When you write to an `AggregatingMergeTree` table, you must add a `State` suffix to the aggregation functions in your `SELECT` statement.

```python filename="AggTransform.py" copy
from pydantic import BaseModel
from typing import Annotated
from moose_lib import MaterializedView, ClickHouseEngines, AggregateFunction, MaterializedViewOptions

class MetricsById(BaseModel):
    id: str
    avg_rating: Annotated[float, AggregateFunction(agg_func="avg", param_types=[float])]
    total_reviews: Annotated[int, AggregateFunction(agg_func="sum", param_types=[int])]

agg_stmt = '''
  SELECT
    {reviews.columns.id} AS id,
    avgState({reviews.columns.rating}) AS avg_rating,
    countState({reviews.columns.id})   AS total_reviews
  FROM {reviews}
  GROUP BY {reviews.columns.id}
'''

mv = MaterializedView[MetricsById](MaterializedViewOptions(
    select_statement=agg_stmt,
    select_tables=[reviews],
    table_name="metrics_by_id",
    engine=ClickHouseEngines.AggregatingMergeTree,
    order_by_fields=["id"],
    materialized_view_name="mv_metrics_by_id",
))
```

Why states? Finalized values (e.g., `avg()`) are not incrementally mergeable. Storing states lets ClickHouse maintain results efficiently as new data arrives. Docs: https://clickhouse.com/docs/en/sql-reference/aggregate-functions/index and https://clickhouse.com/docs/en/sql-reference/aggregate-functions/combinators#-state

### Querying Aggregated Tables
When you query a table with an `AggregatingMergeTree` engine, you must use aggregate functions with the `Merge` suffix (e.g., `avgMerge`) 

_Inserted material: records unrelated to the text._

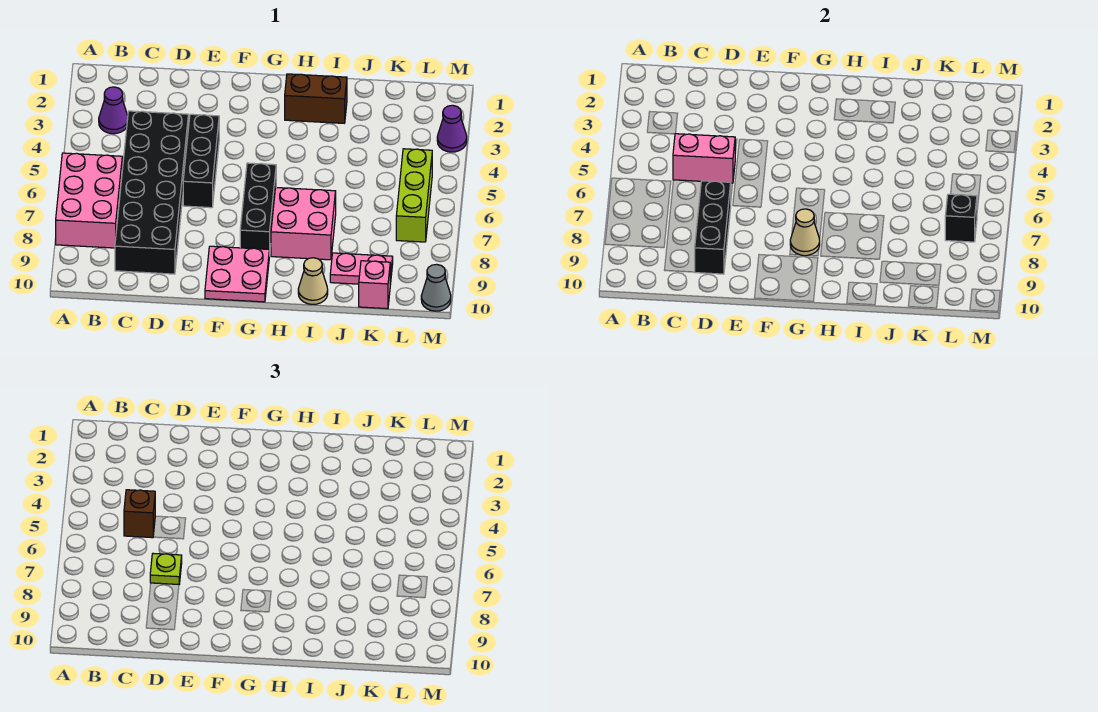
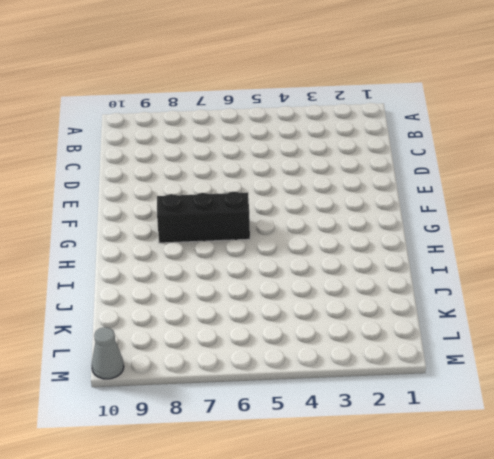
none -> pink 2x3 brick [56,153,122,248]
none -> purple 1x1 cone [99,87,128,134]
none -> black 2x6 brick [115,111,188,274]

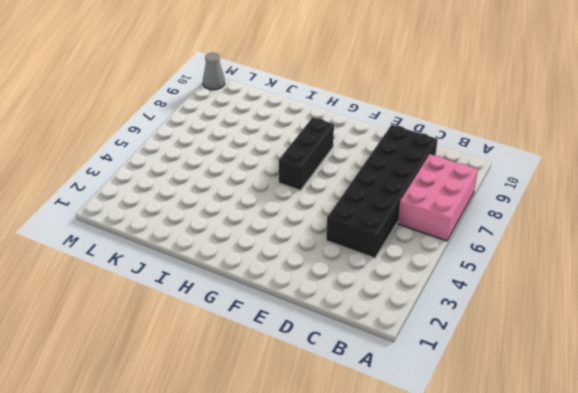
none -> purple 1x1 cone [99,87,128,134]
none -> black 1x3 brick [183,114,219,208]
none -> pink 2x2 plate [205,246,269,302]

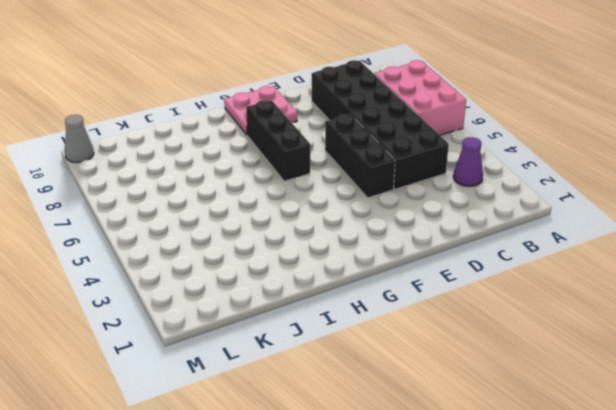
none -> brown 1x2 brick [285,74,347,123]
none -> pink 2x2 brick [271,188,336,260]
none -> tan 1x1 cone [298,258,328,304]

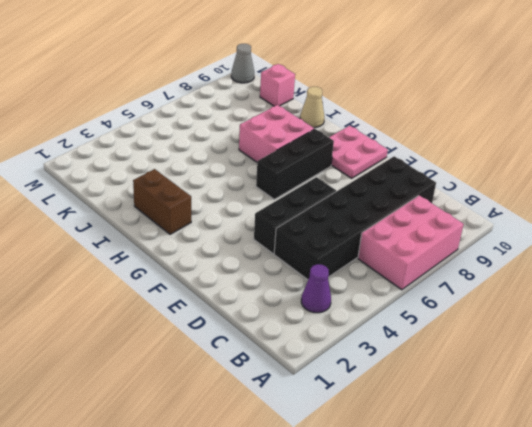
none -> pink 1x2 plate [330,253,393,285]
none -> lime 1x3 brick [396,149,432,242]
none -> purple 1x1 cone [437,105,467,152]

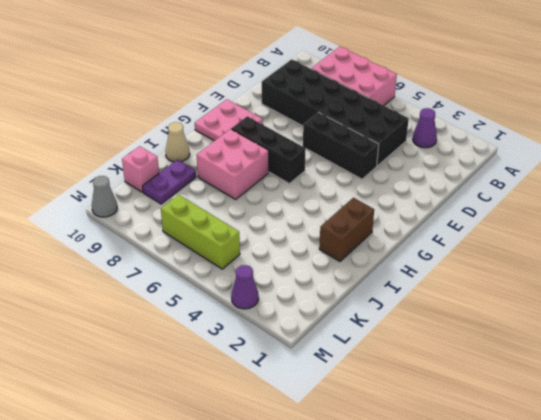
purple 1x2 plate [143,160,196,204] -> pink 1x2 plate [330,253,393,285]
none -> pink 1x2 brick [673,134,735,183]
none -> black 1x3 brick [695,181,731,274]
none -> tan 1x1 cone [790,209,820,256]

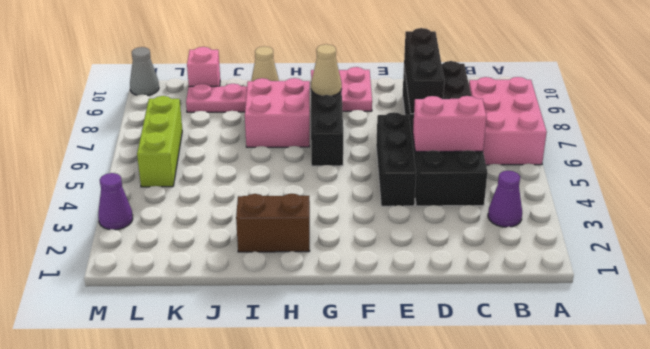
none -> black 1x1 brick [945,194,977,242]
none -> brown 1x1 brick [124,490,155,538]
none -> lime 1x1 plate [150,553,182,584]

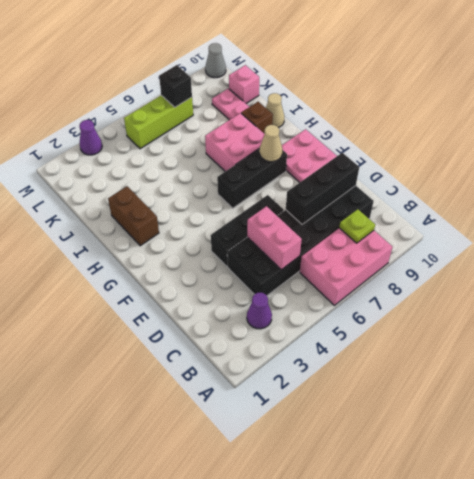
lime 1x1 plate [339,209,375,243] -> lime 1x1 plate moved to [150,553,182,584]
brown 1x1 brick [241,102,273,134] -> brown 1x1 brick moved to [124,490,155,538]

```python filename="QueryAgg.py" copy
# Manual finalization using ...Merge
QUERY = """
SELECT
  avgMerge(avg_rating)   AS avg_rating,
  countMerge(total_reviews) AS total_reviews
FROM metrics_by_id
WHERE id = '123'
"""
```

## Choosing the right engine

- Use `MergeTree` for copies/filters/enrichment without aggregation semantics.
- Use `SummingMergeTree` when all measures are additive, and you want compact, eventually-consistent sums.
- Use `AggregatingMergeTree` for non-additive metrics and advanced functions; store states and finalize on read.
- Use `ReplacingMergeTree` for dedup/upserts or as an idempotent staging layer before rollups.